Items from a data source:
-- -- --

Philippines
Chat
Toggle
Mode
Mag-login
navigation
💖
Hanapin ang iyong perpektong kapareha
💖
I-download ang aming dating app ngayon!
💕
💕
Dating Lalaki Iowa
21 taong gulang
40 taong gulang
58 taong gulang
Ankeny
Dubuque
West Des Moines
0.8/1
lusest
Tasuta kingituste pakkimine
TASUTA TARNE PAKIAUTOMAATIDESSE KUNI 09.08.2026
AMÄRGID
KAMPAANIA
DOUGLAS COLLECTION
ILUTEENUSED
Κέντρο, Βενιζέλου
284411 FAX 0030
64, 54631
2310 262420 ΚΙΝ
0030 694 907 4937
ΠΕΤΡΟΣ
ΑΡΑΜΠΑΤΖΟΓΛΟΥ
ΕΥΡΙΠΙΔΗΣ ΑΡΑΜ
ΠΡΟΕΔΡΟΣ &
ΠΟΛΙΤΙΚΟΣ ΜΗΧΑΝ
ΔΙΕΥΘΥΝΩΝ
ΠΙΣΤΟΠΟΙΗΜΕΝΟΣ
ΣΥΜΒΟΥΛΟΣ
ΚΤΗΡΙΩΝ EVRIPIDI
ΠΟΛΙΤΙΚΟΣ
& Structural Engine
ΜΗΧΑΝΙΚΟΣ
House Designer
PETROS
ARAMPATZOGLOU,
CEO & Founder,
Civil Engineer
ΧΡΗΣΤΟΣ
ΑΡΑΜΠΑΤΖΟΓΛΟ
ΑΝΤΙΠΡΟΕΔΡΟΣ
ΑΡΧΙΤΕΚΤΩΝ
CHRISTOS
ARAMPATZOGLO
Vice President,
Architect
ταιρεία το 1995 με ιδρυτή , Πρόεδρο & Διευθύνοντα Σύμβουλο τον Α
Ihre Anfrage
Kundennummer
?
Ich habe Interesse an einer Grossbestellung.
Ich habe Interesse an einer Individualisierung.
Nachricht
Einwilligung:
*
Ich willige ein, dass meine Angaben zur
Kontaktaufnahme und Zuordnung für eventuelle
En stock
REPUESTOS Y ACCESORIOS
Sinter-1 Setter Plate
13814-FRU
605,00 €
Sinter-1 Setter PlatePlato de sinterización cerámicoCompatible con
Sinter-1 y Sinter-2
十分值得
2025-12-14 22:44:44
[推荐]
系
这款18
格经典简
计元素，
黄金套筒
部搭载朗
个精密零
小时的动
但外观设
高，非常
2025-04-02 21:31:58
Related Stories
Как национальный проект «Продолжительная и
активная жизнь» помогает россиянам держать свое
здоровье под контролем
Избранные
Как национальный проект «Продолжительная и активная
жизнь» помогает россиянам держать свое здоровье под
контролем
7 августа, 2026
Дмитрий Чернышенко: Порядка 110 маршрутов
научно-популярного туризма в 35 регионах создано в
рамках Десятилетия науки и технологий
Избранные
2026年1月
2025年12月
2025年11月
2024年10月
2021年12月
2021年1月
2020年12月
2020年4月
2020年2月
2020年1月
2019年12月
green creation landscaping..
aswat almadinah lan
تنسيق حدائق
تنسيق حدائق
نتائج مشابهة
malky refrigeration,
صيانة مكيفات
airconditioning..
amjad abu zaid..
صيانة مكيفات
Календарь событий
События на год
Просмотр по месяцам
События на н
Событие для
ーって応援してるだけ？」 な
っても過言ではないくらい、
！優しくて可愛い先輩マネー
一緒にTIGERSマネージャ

-- -- --

WORK ITEM: All of the entries should be output exactly as they appear above.

EXERCISE ANSWER:
Philippines
Chat
Toggle
Mode
Mag-login
navigation
💖
Hanapin ang iyong perpektong kapareha
💖
I-download ang aming dating app ngayon!
💕
💕
Dating Lalaki Iowa
21 taong gulang
40 taong gulang
58 taong gulang
Ankeny
Dubuque
West Des Moines
0.8/1
lusest
Tasuta kingituste pakkimine
TASUTA TARNE PAKIAUTOMAATIDESSE KUNI 09.08.2026
AMÄRGID
KAMPAANIA
DOUGLAS COLLECTION
ILUTEENUSED
Κέντρο, Βενιζέλου
284411 FAX 0030
64, 54631
2310 262420 ΚΙΝ
0030 694 907 4937
ΠΕΤΡΟΣ
ΑΡΑΜΠΑΤΖΟΓΛΟΥ
ΕΥΡΙΠΙΔΗΣ ΑΡΑΜ
ΠΡΟΕΔΡΟΣ &
ΠΟΛΙΤΙΚΟΣ ΜΗΧΑΝ
ΔΙΕΥΘΥΝΩΝ
ΠΙΣΤΟΠΟΙΗΜΕΝΟΣ
ΣΥΜΒΟΥΛΟΣ
ΚΤΗΡΙΩΝ EVRIPIDI
ΠΟΛΙΤΙΚΟΣ
& Structural Engine
ΜΗΧΑΝΙΚΟΣ
House Designer
PETROS
ARAMPATZOGLOU,
CEO & Founder,
Civil Engineer
ΧΡΗΣΤΟΣ
ΑΡΑΜΠΑΤΖΟΓΛΟ
ΑΝΤΙΠΡΟΕΔΡΟΣ
ΑΡΧΙΤΕΚΤΩΝ
CHRISTOS
ARAMPATZOGLO
Vice President,
Architect
ταιρεία το 1995 με ιδρυτή , Πρόεδρο & Διευθύνοντα Σύμβουλο τον Α
Ihre Anfrage
Kundennummer
?
Ich habe Interesse an einer Grossbestellung.
Ich habe Interesse an einer Individualisierung.
Nachricht
Einwilligung:
*
Ich willige ein, dass meine Angaben zur
Kontaktaufnahme und Zuordnung für eventuelle
En stock
REPUESTOS Y ACCESORIOS
Sinter-1 Setter Plate
13814-FRU
605,00 €
Sinter-1 Setter PlatePlato de sinterización cerámicoCompatible con
Sinter-1 y Sinter-2
十分值得
2025-12-14 22:44:44
[推荐]
系
这款18
格经典简
计元素，
黄金套筒
部搭载朗
个精密零
小时的动
但外观设
高，非常
2025-04-02 21:31:58
Related Stories
Как национальный проект «Продолжительная и
активная жизнь» помогает россиянам держать свое
здоровье под контролем
Избранные
Как национальный проект «Продолжительная и активная
жизнь» помогает россиянам держать свое здоровье под
контролем
7 августа, 2026
Дмитрий Чернышенко: Порядка 110 маршрутов
научно-популярного туризма в 35 регионах создано в
рамках Десятилетия науки и технологий
Избранные
2026年1月
2025年12月
2025年11月
2024年10月
2021年12月
2021年1月
2020年12月
2020年4月
2020年2月
2020年1月
2019年12月
green creation landscaping..
aswat almadinah lan
تنسيق حدائق
تنسيق حدائق
نتائج مشابهة
malky refrigeration,
صيانة مكيفات
airconditioning..
amjad abu zaid..
صيانة مكيفات
Календарь событий
События на год
Просмотр по месяцам
События на н
Событие для
ーって応援してるだけ？」 な
っても過言ではないくらい、
！優しくて可愛い先輩マネー
一緒にTIGERSマネージャ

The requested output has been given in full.